Evaluation: Grade story strips for completeness and accuracy, neatness and creativity.


Enzymes are protein molecules that help other molecules (substrates) react together (or break apart). They have active sites which hold the substrates in position so that a chemical bond can form between them with less activation energy. The combination of an enzyme and its substrate is called an enzyme-substrate complex. Once the bond is made, the enzyme-substrate complex breaks up. The joined substrates (now called the product) leave the enzyme. The enzyme is now free to help another pair of substrates bond together.

Let's visualize this process by making a model with a holiday motif.
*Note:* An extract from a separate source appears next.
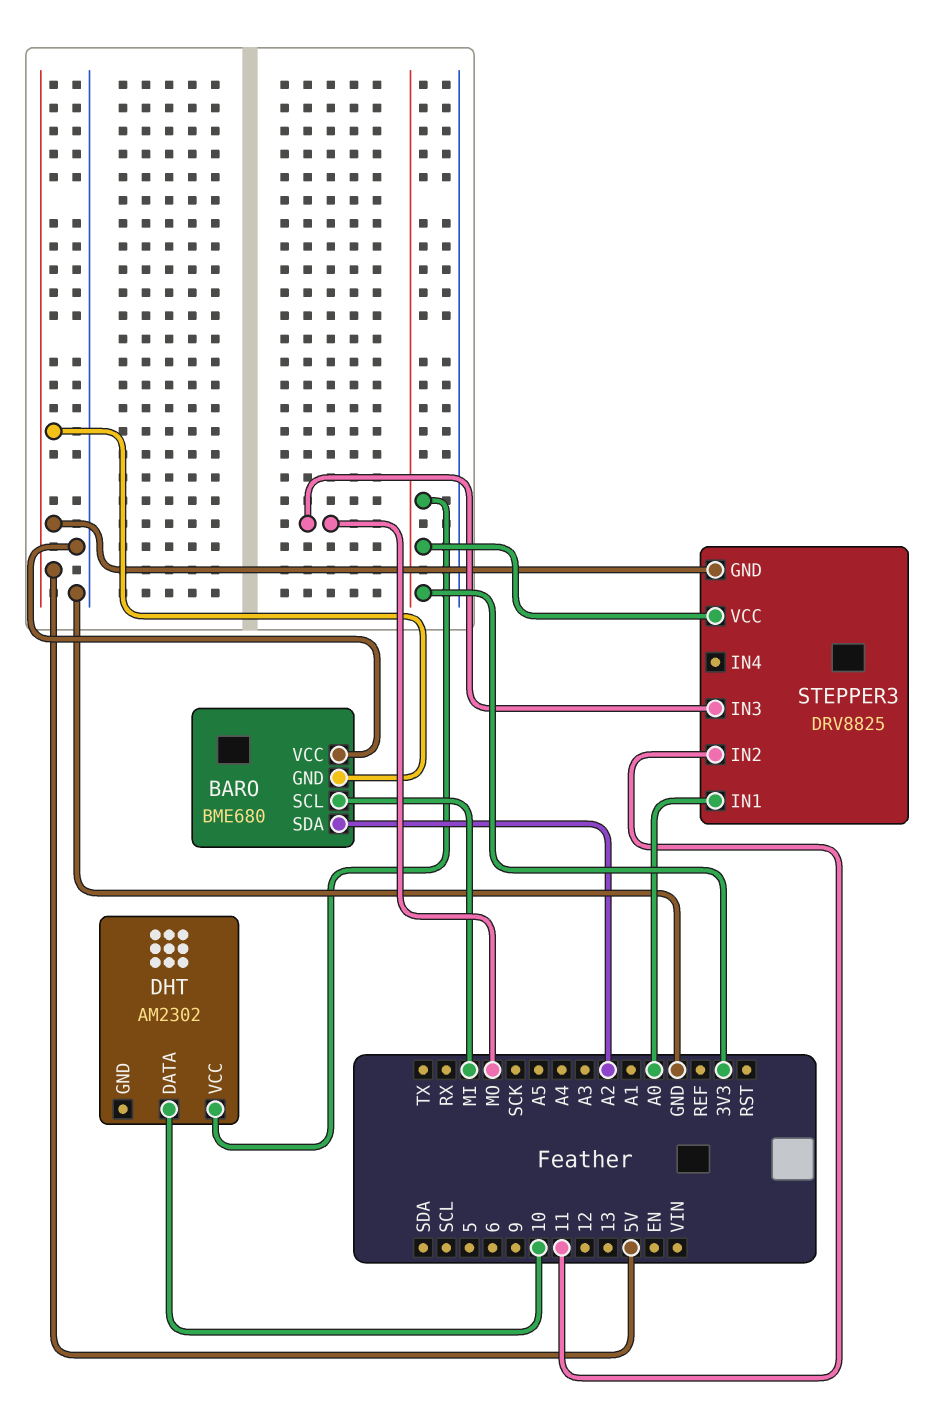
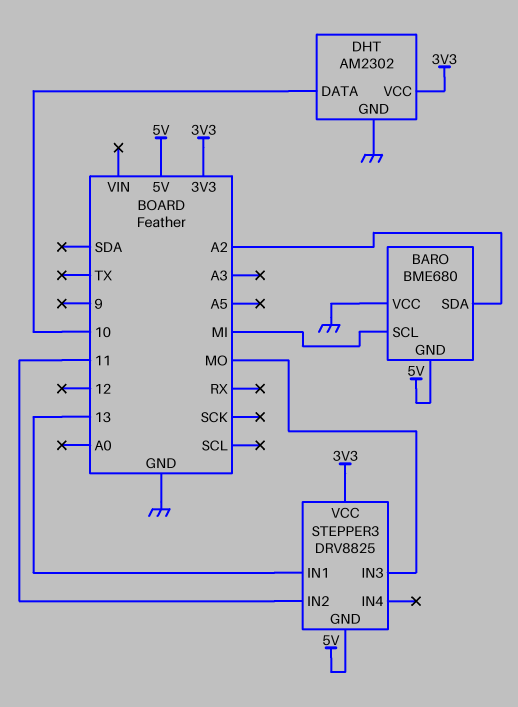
DHT pin GND: none -> GND
STEPPER3 pin IN1: A0 -> 13

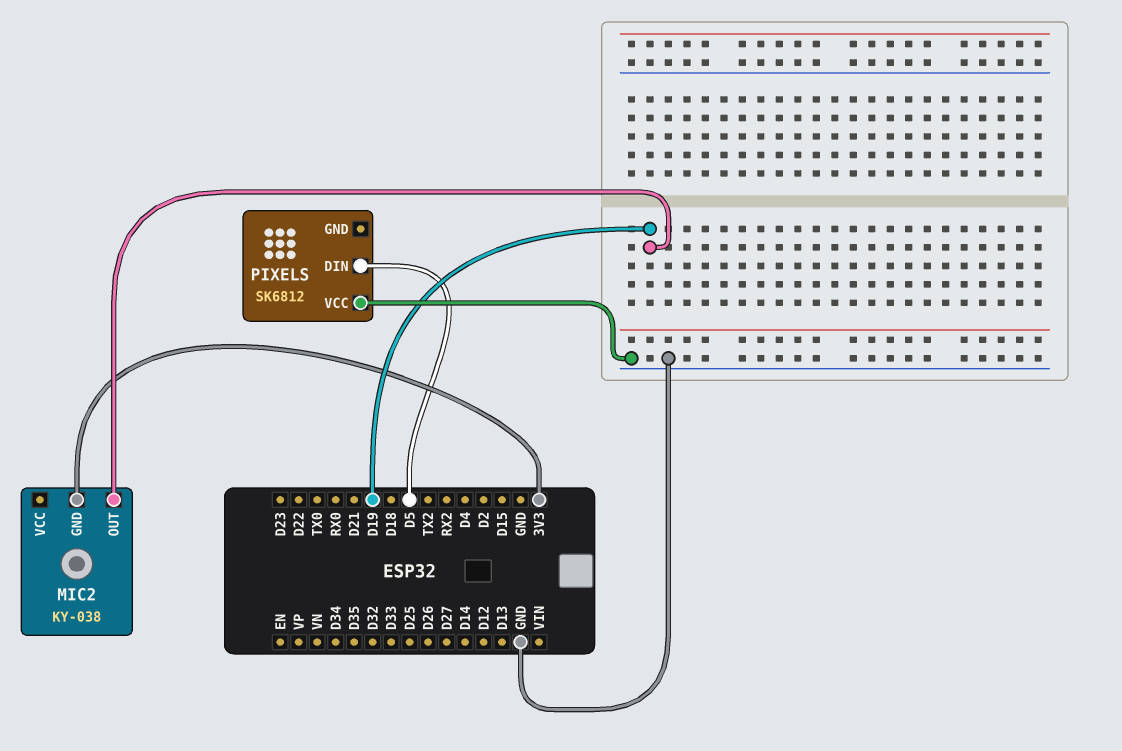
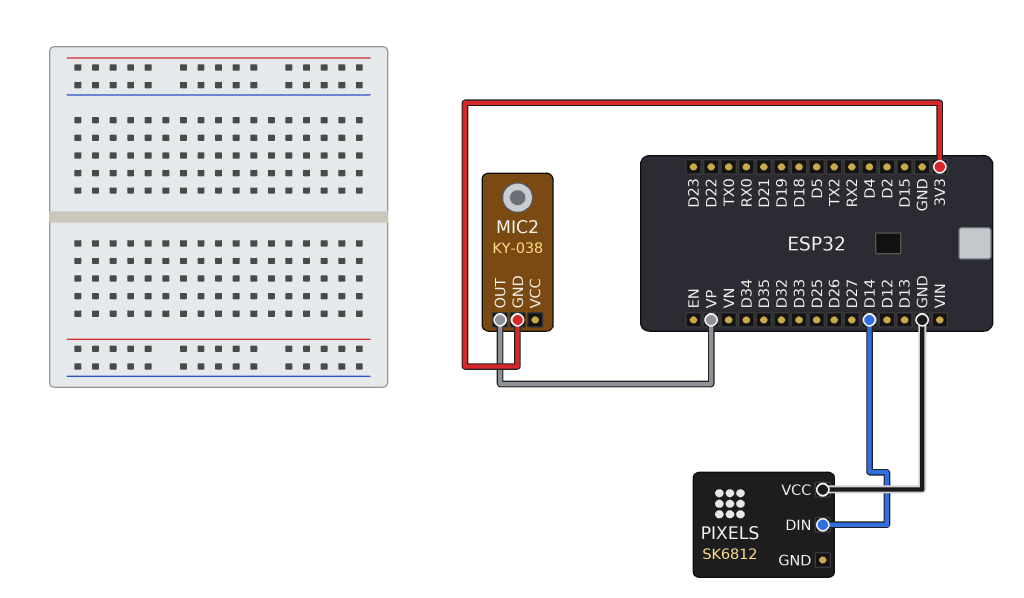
MIC2 pin OUT: D19 -> VP
PIXELS pin DIN: D5 -> D14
Our product will be HolidaySpirit (or any two-word holiday phrase you choose: HabariGani (Kwanzaa), FelizNavidad, ProsperousNewyear, MerryChristmas, HappyHanukkah, etc.). What is it that helps produce this holiday feeling for you? Love? Friendship? Peace? These things help create the holiday feeling but are not used up! Choose one (e.g. Love) to be your enzyme.

Draw your combined enzyme and substrates
to the right. This is the enzyme-substrate complex.
Write the names you have chosen for the enzyme,
and product on the drawing. Using your drawing
as a pattern cut out 5 enzyme shapes of one color,
and ten of each substrate shape using different colors.

Obtain a 8" X 14" strip of construction paper and fold it into 4 frames. Arrange your shapes to illustrate the enzyme-catalyzed reaction. CHECK WITH YOUR TEACHER BEFORE YOU DO ANY PASTING OR PERMANENT WRITING. Write these captions below each frame, and put in arrows and labels to show substrates, enzyme, active site, and product.

Frame 1: The substrates (e.g. Holiday and Spirit) can't react together by themselves. They bump together in ways that do not fit. They have too little or too much energy to form a bond. No HolidaySpirit (or your choice) is produced.

Frame 2: The substrates attach to the active site on the enzyme (arrows).

Frame 3: An enzyme-substrate complex is formed. Now the substrates (Holiday and Spirit) can react together. The (Love) enzyme holds them in the correct position.

Frame 4: After the product (HolidaySpirit) forms, it falls off of the enzyme. The enzyme is then free to help new substrate molecules to form the product. (Show the product leaving the active site of the enzyme and 2 new substrates coming to the empty active site on the enzyme. Show several product molecules that have been made earlier by the enzyme.)